October 29, 2010

Thoughts on Being Home

{ last year's halloween }
It's hard to imagine these sweet boys can be the source of so much stress as well as incredible joy.

I had a very lucrative and comfortable full-time job in Manhattan as an Executive Assistant up until August 31st of this year.  I gave it up voluntarily (along with the incredible benefits) to spend more time at home with the boys.  I was fortunate to work out a 10 hour/week consulting position helping with the firm's marketing efforts.  It gives our family a little cushion but it's chump change compared to what I used to make.

Up until this point, my in-laws had been watching the kids.  I never had to worry if they were being loved or given enough attention; my concern was that they were being loved way too much and allowed to get away with murder!

{ cj enjoying a juicy plum.  just a
prime example of the mess i'm
cleaning up after. }
In the first month home with the boys, I thought I might have to check myself into an insane asylum!  My day consisted of constantly changing dirty diapers, cleaning the floor of their mealtime mess, washing the dishes, doing loads of laundry, dealing with toddler tantrums, and somehow trying to whip up a meal in between.  I was lucky if I could take a shower, use the bathroom uninterrupted, or even rememer to eat.  And though I even had help (the in-laws come for a few hours in the morning), I was still struggling to keep it all together.

Thoughts like:
"What have I done?" 
"This is ludicrous!"

"Women are crazy for doing this!"
"I wonder if it's too late to get my job back."
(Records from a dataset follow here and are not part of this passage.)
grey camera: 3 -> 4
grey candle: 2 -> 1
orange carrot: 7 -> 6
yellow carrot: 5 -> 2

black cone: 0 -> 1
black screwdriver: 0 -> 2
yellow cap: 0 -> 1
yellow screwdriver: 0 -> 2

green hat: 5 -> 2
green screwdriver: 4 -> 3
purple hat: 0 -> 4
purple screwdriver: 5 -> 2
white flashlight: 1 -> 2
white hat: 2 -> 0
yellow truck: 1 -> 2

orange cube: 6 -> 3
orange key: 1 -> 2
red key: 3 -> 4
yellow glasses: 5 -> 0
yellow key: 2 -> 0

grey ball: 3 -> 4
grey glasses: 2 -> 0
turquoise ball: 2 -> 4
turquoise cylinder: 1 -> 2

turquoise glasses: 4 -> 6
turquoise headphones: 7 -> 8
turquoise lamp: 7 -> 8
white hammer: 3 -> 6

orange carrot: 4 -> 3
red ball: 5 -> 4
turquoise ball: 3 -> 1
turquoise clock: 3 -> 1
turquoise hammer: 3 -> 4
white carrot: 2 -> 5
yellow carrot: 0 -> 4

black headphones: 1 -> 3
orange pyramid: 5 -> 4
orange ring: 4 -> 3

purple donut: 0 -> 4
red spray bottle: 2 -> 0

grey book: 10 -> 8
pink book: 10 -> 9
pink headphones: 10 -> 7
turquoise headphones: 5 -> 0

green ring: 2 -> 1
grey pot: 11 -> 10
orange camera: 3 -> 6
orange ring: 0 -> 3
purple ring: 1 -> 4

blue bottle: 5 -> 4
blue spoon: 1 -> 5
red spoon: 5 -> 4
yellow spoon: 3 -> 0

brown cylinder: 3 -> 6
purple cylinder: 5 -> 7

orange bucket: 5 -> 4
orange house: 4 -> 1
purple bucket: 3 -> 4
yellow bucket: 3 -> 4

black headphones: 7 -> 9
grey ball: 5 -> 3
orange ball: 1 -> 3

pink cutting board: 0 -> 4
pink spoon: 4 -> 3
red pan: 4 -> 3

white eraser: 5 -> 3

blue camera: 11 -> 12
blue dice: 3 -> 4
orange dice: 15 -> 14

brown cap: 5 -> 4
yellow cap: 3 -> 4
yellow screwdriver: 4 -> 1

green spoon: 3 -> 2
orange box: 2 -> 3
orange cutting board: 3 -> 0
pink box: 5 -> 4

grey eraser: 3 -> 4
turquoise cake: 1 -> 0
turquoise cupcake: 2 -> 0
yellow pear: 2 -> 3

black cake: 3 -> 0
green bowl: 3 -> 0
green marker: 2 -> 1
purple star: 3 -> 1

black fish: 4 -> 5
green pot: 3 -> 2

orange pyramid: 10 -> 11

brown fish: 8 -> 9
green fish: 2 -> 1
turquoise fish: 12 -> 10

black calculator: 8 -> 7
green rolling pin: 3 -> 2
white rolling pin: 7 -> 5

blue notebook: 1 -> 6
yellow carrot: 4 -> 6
started stirring in my head.

It didn't help that my oldest was just starting to go through his terrible twos.  And you know that kid in the playgroup that every parent shakes their head at and secretly thanks the Lord is not their child - yeah, well that would be my son.  He was the one guaranteed to be pushing, shoving, stealing, yanking, and causing other children to cry.

{ boys making their usual mess }
On the weekends, James and I would try to address these issues with CJ and reinforce good behavior.  But on a daily, consistent basis, my son was lacking discipline, structure, and guidelines.  James and I knew it was important for us as his parents to provide that.  So we were prompted to consider our options and I vacillated back and forth on whether or not to leave my job.  I consulted other stay-home moms and how they managed on one income, and they all said it was feasible.  You make lifestyle changes and make it work.

Well, God has a way of working and directing our paths when we come to difficult crossroads.  James and I knew it would be a big financial sacrifice for our family, but God revealed to us our idol of security and comfort.  He started chipping away at it and laying on our hearts the greater investments in this world than a nice home, fancy cars, or the latest doo-dads.  It really came down to evaluating our priorities and then putting our faith and trust in the Lord, His provision, and His guidance.

{ cj is less of a terror at the
playground.  here he plays with
a few friend. }
I've now gotten into a routine with the kids, and in one month, can already see the benefits.  My mom, my best friend, and even my mother-in-law have all noted a difference in CJ's behavior.  He didn't push as much or throw as many tantrums.  He still has his off-days (oh believe me, there are still many days I just want to yank out all my hair!), but it's been a gradual transformation.

It wasn't some magical formula on my part.  In fact, I credit it to a lot of prayer (from hubby, friends, family)!  It does also require constantly reinforcing what is right and what is wrong, teaching him to be kind and obedient, over and over again (sounding much like a broken record).  I also highly recommend the book, Don't Make Me Count to Three.  It's an easy read with great biblical and practical insights on how to rear children.

In only two months that I've been home, I can already see the impact and benefits it's had for my children and my family.  I won't say it's easy because it's not, but I am trusting the Lord for much guidance, patience, wisdom, and grace.

God is good, and He gives us what we need and so much more!